Reproduce the data word for word, from the line containing "phylum: Tracheophyta" up to and including the last line of the data.

·····

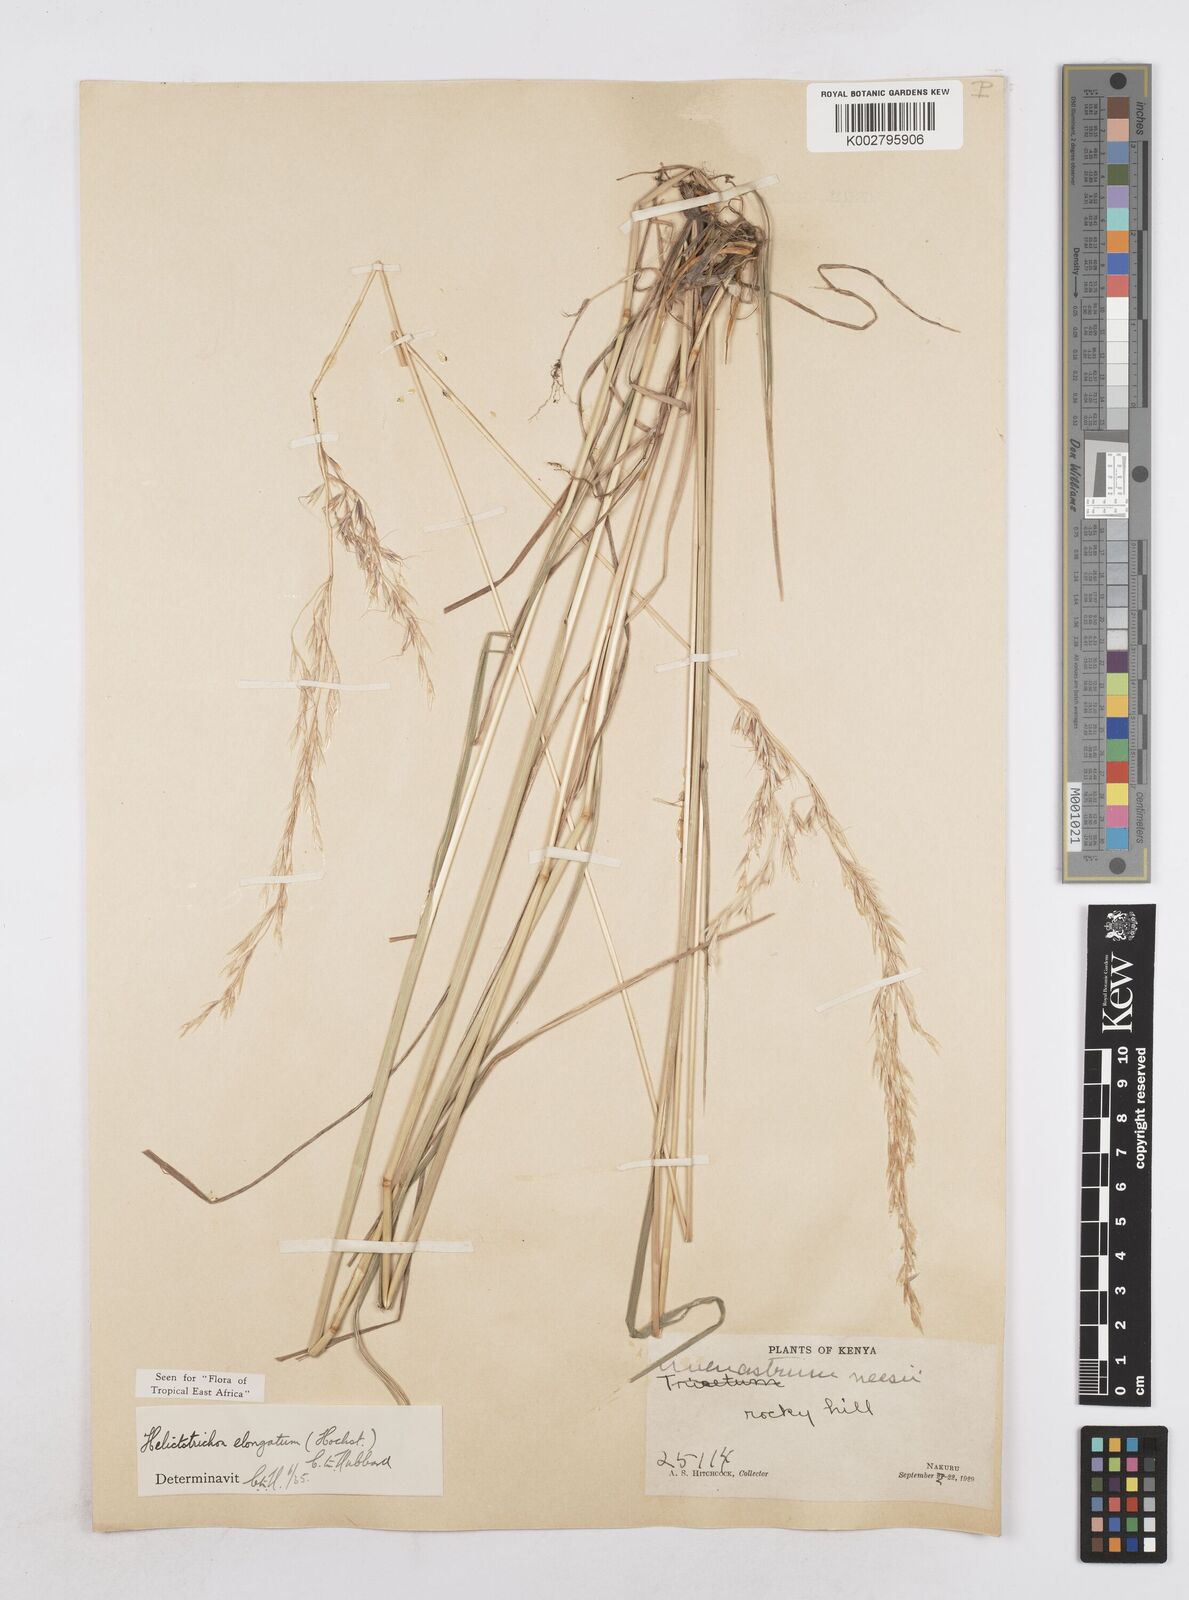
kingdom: Plantae
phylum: Tracheophyta
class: Liliopsida
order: Poales
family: Poaceae
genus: Trisetopsis
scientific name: Trisetopsis elongata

·····

- **Answer to the problem**:
phylum: Tracheophyta
class: Liliopsida
order: Poales
family: Poaceae
genus: Trisetopsis
scientific name: Trisetopsis elongata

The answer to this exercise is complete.